Turan Sert yayınladığı Medium yazısında Blockchain – Çevre ilişikisi ele alıyor. Biz de bu yazıyı sizlerle paylaşmak istedik.

Blockchain çevre için neden önemli?

 

İçinde yaşadığımız dünyayı ciddi şekilde kirlettiğimizin ve kaynakları geri döndürülemez biçimde yok ettğimizin artık belgeli hale gelmesi, hükümetlerin sorunu çözmeye yönelik ortak çabalarına 1990’lardan beri giderek artan bir hız kazandırdı. Bu çabaların sonuçlarını ise yeni yeni görmeye de başlıyoruz.
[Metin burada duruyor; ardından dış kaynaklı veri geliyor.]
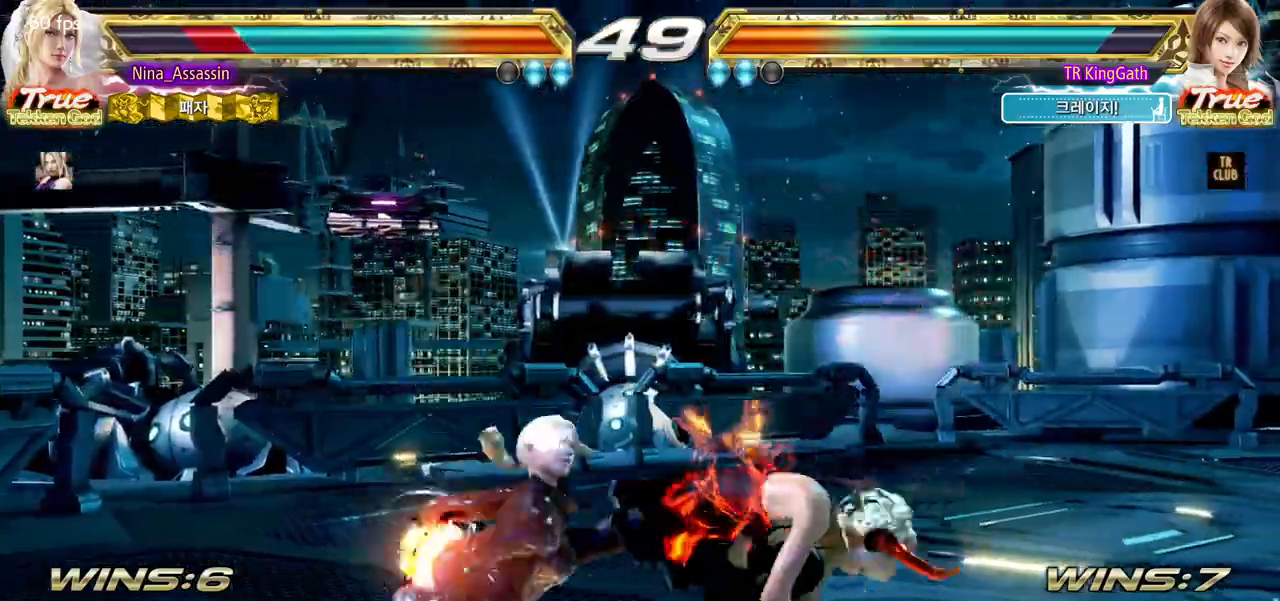
{"buttons": ["L1"], "left_stick": "center", "events": [[17, "SQUARE", "down"], [67, "SQUARE", "up"], [100, "L1", "down"], [150, "L1", "up"], [217, "SQUARE", "down"], [267, "SQUARE", "up"], [300, "L1", "down"], [350, "L1", "up"], [400, "SQUARE", "down"], [450, "SQUARE", "up"], [483, "L1", "down"]]}
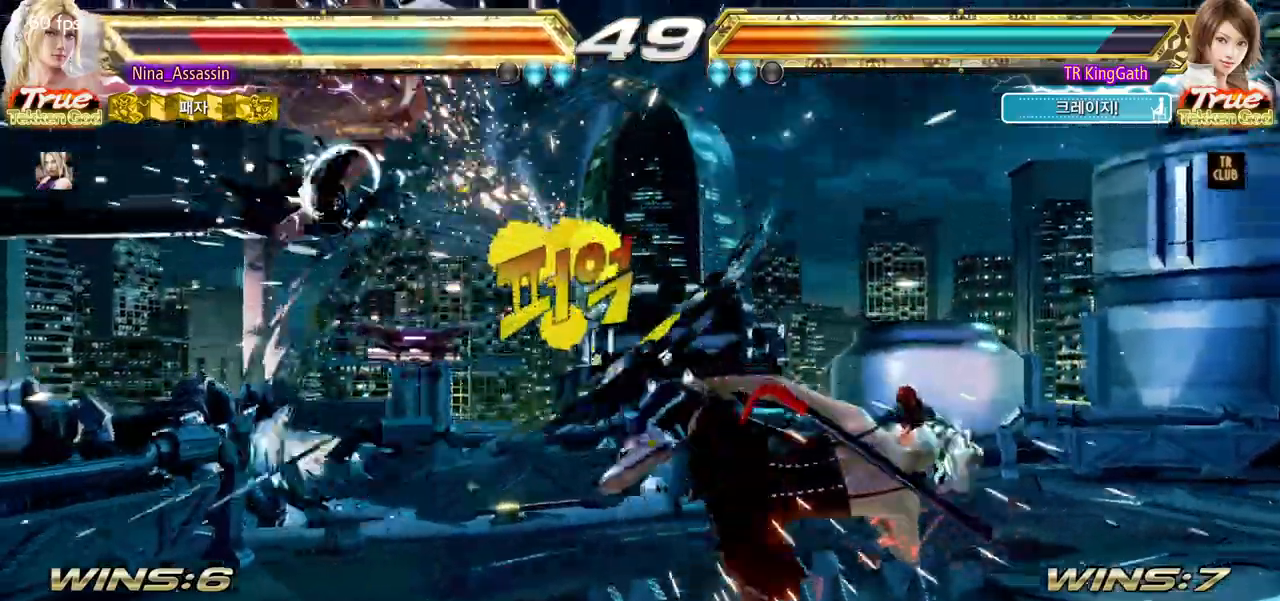
{"buttons": ["SQUARE"], "left_stick": "center", "events": [[33, "L1", "up"], [83, "SQUARE", "down"], [150, "SQUARE", "up"], [183, "L1", "down"], [233, "L1", "up"], [283, "SQUARE", "down"], [350, "SQUARE", "up"], [383, "L1", "down"], [450, "L1", "up"], [500, "SQUARE", "down"]]}
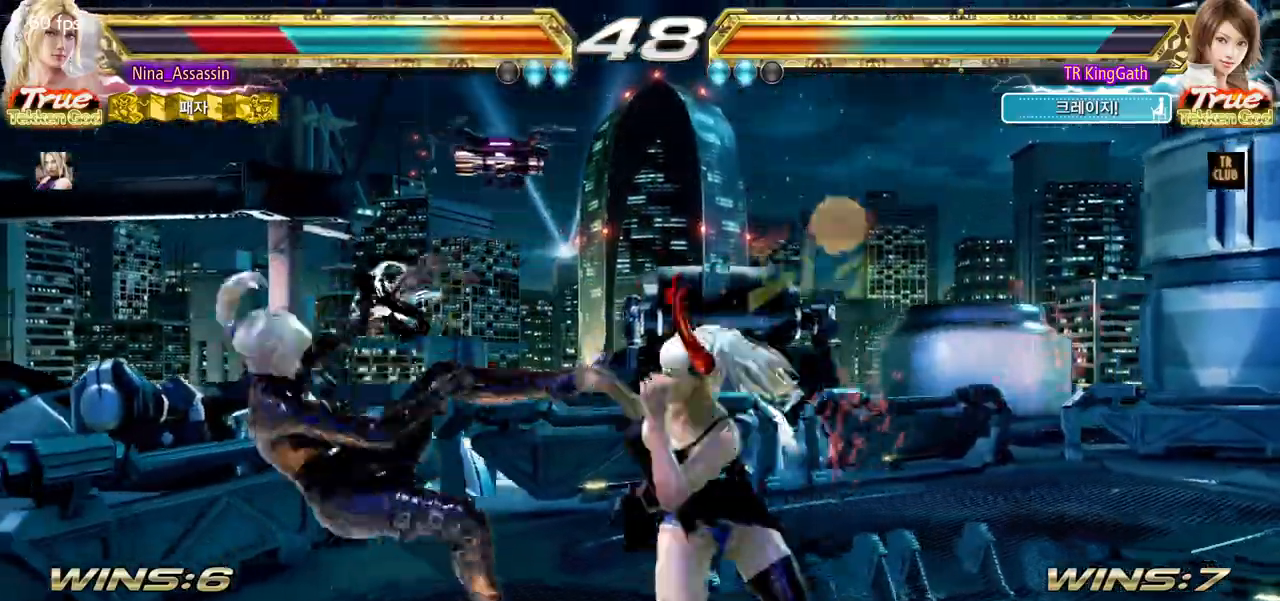
{"buttons": [], "left_stick": "center", "events": [[67, "SQUARE", "up"], [100, "L1", "down"], [150, "L1", "up"], [200, "SQUARE", "down"], [267, "SQUARE", "up"], [300, "L1", "down"], [350, "L1", "up"], [450, "SQUARE", "down"], [500, "SQUARE", "up"]]}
Örneğin 90’lı yıllarda artan CFC (klorofluorokarbon) gazı nedeniyle yaklaşık %10 seviyesinde incelen ozon tabakası bu gazın kullanımına yönelik alınan tedbirler sonucu 2000 senesinden itibaren her on yılda %3 oranında kalınlık artışı göstermeye başladı. Harika haber. Yeterli mi? Hayır. Bu daha bir başlangıç ve üstelik şu anda Çin dahil kimi ülkelerin hala ürettikleri kimi kimyasallar ile ozon tabakası için bir tehdit olduğu iddia ediliyor.

Çevre sorunlarının hükümetler tarafından koordine edilerek ele alınması doğru bir yöntem. Ancak sistemin karışıklığı, oyuncuların farklı çıkar ilişkileri, çevre konusunda yapılan yatırımların yüksek maliyetinden dolayı daha alınması gereken çok yol var. Zira, herhangi bir konuda öncelikle hükümetler anlaşmalı, sonrasında bu anlaşmalara uygun gerekli denetim ve ölçüm/bildirim mekanizmalarını kurulmalı, en sonunda da özel sektör ve kamu oyuncuları bu kurallara uygun davranıp aksiyonlarının sonuçlarını ölçmeli ve ilgili otoritelere bildirmeli. Oldukça yavaş işleyen bir mekanizma bu. Bu yavaşlık önümüzdeki nesillere miras olarak tamir edilemez hasarlara uğramış bir gezegen bırakmamıza yol açabilir.

90’ların başından beri yapılan müzakereler sonucu pek çok alanda hükümetler arası anlaşmalar yapıldı ve ülkelerin önüne özellikle çevre kirliliğini azaltma yolunda ödül/ceza sistemleri ve hedefler konuldu. Ölçümlemeler de uzun süredir yapılıyor. Bu ölçümler sonucu özellikle sera gazında önlenen hasarlar ile ilgili ödül kazanan firmalar bu ödüllerini çevreye zarar veren firmalara satarak çevre ile dost yatırımlarını daha karlı hale getiriyor. Yani yavaş yavaş çark dönmeye başladı.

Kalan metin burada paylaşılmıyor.